Associations : La réforme des retraites va-t-elle ébranler le monde associatif ?
En élevant l’âge de départ à la retraite, la France pourrait se retrouver privée d’un vivier important de bénévoles. Est-ce que cela représente un danger pour les associations ?
Si la réforme des retraites entre en vigueur, l’âge légal de départ sera repoussé à 64 ans en 2030. Une réforme qui pourrait avoir un réel impact sur le monde associatif. Comment ? En privant les associations d’un vivier important de bénévoles, jeunes retraités. Selon une enquête IFOP, 26 % des plus de 65 ans sont bénévoles dans une association, un chiffre bien supérieur à la moyenne nationale.
Pour ce qui est des retraités n’ayant pas encore 65 ans, ils sont essentiels au fonctionnement des associations puisqu’ils peuvent se libérer en journée, sur de longues plages horaires et ainsi participer à des actions essentielles de la vie associative. Certains s’engagent même à temps plein, de manière bénévole, parfois à des postes de direction et sont les rouages indispensables à l’action associative.

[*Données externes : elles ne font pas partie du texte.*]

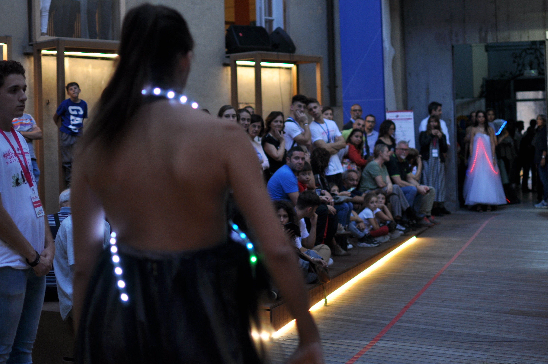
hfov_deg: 30.2
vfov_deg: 20.3
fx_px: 1013
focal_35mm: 67
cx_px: 307
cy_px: 148
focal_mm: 35
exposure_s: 1/60
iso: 200
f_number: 1.8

Aux Restos du Cœur, 59 ans d’âge moyen
Aux Restos du Cœur, où la moyenne d’âge des bénévoles est de 59 ans, les conséquences pourraient être importantes. « Nous serons obligatoirement impactés puisque 60 % de notre activité bénévole est basée sur l’engagement des retraités », explique Claude Bougère, secrétaire générale bénévole des Restos du Cœur.
L’association anime 2 000 lieux d’accueil sur tout le territoire, pour distribuer des produits ou accompagner les personnes précaires. Ces centres fonctionnent en journée, aux heures de travail pour permettre l’accueil de tout le monde. « Il est certain que si on avait des personnes en activité nous n’aurions pas autant de souplesse pour notre planning sur l’année », estime Claude Bougère.
Quelle part représente le bénévolat dans le PIB français ?
Les retraités par leur action au sein d’associations sont donc créateurs de valeur et participent à l’activité économique française en réalisant des missions essentielles. Le temps libre, non travaillé, ne représente donc pas obligatoirement un temps d’inactivité, un temps perdu. On estime que la valeur monétaire du bénévolat s’élève entre 1 et 2 % du PIB national.
Autre chiffre notoire : 48 % des présidents d’associations sont retraités. Selon Claire Thoury, présidente du Mouvement associatif, le recul de l’âge de départ légal à la retraite aurait une conséquence sur la gouvernance des structures associatives :
Les retraités sont essentiels pour ce qui est du bénévolat de gouvernance. Ce type de bénévolat connaît une période difficile avec la crise sanitaire et le contrat d’engagement républicain. On peut craindre que cette réforme des retraites accentue cette difficulté alors que nous sommes à un moment crucial. »
Claire Thoury, présidente du Mouvement associatif
L’impact des précédentes réformes des retraites
Les précédentes réformes des retraites, dites Woerth et Touraine, ont déjà eu des répercussions sur l’engagement des plus de 50 ans. France Bénévolat constate une diminution du taux d’engagement pour cette population durant les années 2010. Elle le justifie notamment par l’augmentation de l’âge de départ à la retraite, passé de 61,7 à 63,3 ans entre 2010 et 2017, mais également par les « difficultés accrues de fin de carrière, qui engendrent un besoin de souffler ».
Les associations ont bien constaté cette baisse de l’engagement de cette tranche de la population. Depuis quelques années, les Restos du Cœur ont engagé une démarche pour rajeunir le profil des bénévoles en renouvelant les façons de s’engager. Objectif : moins dépendre de l’engagement des retraités. « Nous avions déjà commencé à amorcer le changement vers des formes d’engagement nouvelles, notamment ponctuelles », explique Claude Bougère. Une réorganisation des plages horaires d’ouverture a également été effectuée pour permettre l’engagement du plus grand nombre.